Renewables competitive with fossil-fuel power on price despite higher costs – BloombergNEF

Researcher finds that the price gap between new wind and solar projects and fossil fuels continues to widen

A Statkraft wind farm in Brazil, which had the cheapest new-build onshore wind farms in 2021, according to BloombergNEF
A Statkraft wind farm in Brazil, which had the cheapest new-build onshore wind farms in 2021, according to BloombergNEF

The cost of new-build onshore wind and solar power generation has increased in the last year but the sector is undercutting fossil-fuelled power generation by an even wider margin, according to analysts BloombergNEF (BNEF).

The research firm says that the costs of new-build onshore wind power and fixed-axis solar generation have risen by 7% and 14% respectively in the last year.

LCOE of renewables

BNEF’s estimates for the global levelized cost of electricity (LCOE) — which measures the average cost of electricity generation by a facility during its lifetime — saw a rise to an average $45/MWh for utility-scale PV and to $46/MWh for onshore wind power in the first half of 2022.

This was driven by “increases in the cost of materials, freight, fuel and labour”, says BNEF, which notes that shipping costs are still five times their 2019 level, although down from last autumn’s peak.

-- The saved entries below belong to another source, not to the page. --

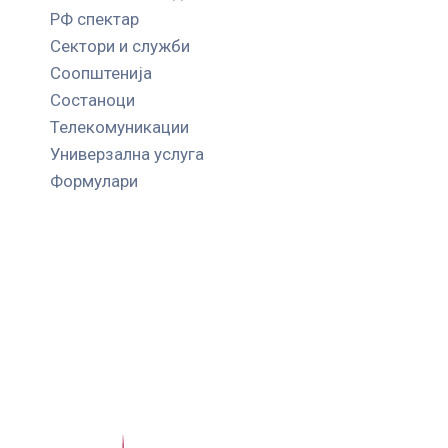
РФ спектар
Сектори и служби
Соопштенија
Состаноци
Телекомуникации
Универзална услуга
Формулари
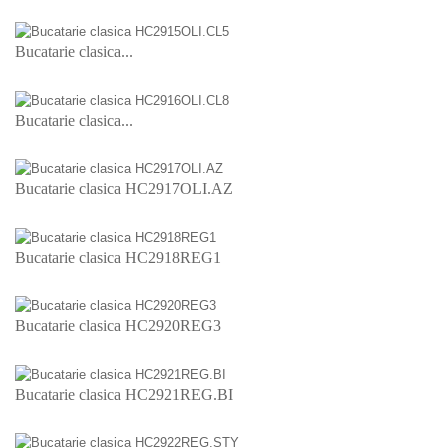
Bucatarie clasica...
Bucatarie clasica...
Bucatarie clasica HC2917OLI.AZ
Bucatarie clasica HC2918REG1
Bucatarie clasica HC2920REG3
Bucatarie clasica HC2921REG.BI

BNEF’s analysis for onshore wind, solar and battery storage looked at new-build projects that reached financial close in the six months prior to the start of the study in March 2022 or which are currently under construction. For coal, nuclear and hydro — which take much longer to develop — the study looked at the latest financed projects for each market.

Trends

One strong trend is that the gap between renewables and fossil-fuelled plants continued to widen. New-build onshore wind and solar projects undercut new-build coal and gas-fired power by around 40% as fuel and carbon prices surged, with BNEF assessing coal LCOE at $74/MWh and gas-fired power at $81/MWh for first-half 2022.

Despite this year’s blip, solar and onshore wind power are on a long-term downward trend, with falls of 86% and 46% in nominal terms compared with 2010, says BNEF.

Price disparity

There is considerable cost disparity among renewable projects. The cheapest onshore wind power plants had an LCOE as low as $19/MWh for new-build projects in Brazil; for PV’s the low was $21/MWh for tracking solar farms in Chile; and for offshore wind the low was $57/MWh for plants in Danish waters ($43/MWh excluding offshore transmission costs).

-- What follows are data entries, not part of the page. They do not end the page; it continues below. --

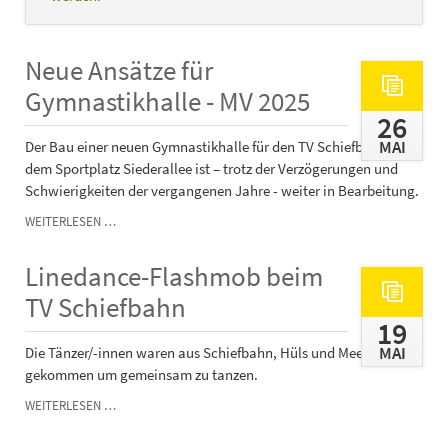
Neue Ansätze für
Gymnastikhalle - MV 2025
26
MAI
Der Bau einer neuen Gymnastikhalle für den TV Schiefbahn auf
dem Sportplatz Siederallee ist – trotz der Verzögerungen und
Schwierigkeiten der vergangenen Jahre - weiter in Bearbeitung.
NEUE
WEITERLESEN …
ANSÄTZE
FÜR
Linedance-Flashmob beim
GYMNASTIKHALLE
-
TV Schiefbahn
MV
19
2025
MAI
Die Tänzer/-innen waren aus Schiefbahn, Hüls und Meerbusch
gekommen um gemeinsam zu tanzen.
LINEDANCE-
WEITERLESEN …
FLASHMOB
BEIM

BNEF says the battery storage sector is “particularly sensitive to commodity price volatility” — the firm’s benchmark for battery LCOE average rose by 8.4% from first-half 2021 to $153/MWh.

And the battery LCOE is set to rise further with lithium carbonate costs, for example, up by nearly 400% in the last year and yet to have their full impact because of hedging for projects commissioned in the first-half 2022.

‘A rough patch’

Despite the rise in renewables costs since last year, BNEF calls this “a rough patch for renewables, but not an inflection point”.

It sees renewables costs resuming their downward trajectory amid robust demand, an easing supply chain and a ramping up of production, particularly in China.

“Renewables remain the cheapest source of new bulk power in countries comprising two-thirds of the world population and nine-tenths of electricity generation,” says BNEF.

A final note of caution in the research is that less-developed economies should not be left behind because of the impact of higher costs. BNEF urges that extra attention be paid to them in the run-up to November’s Cop27 in Egypt so that they do not “lose valuable time in the race to net zero”.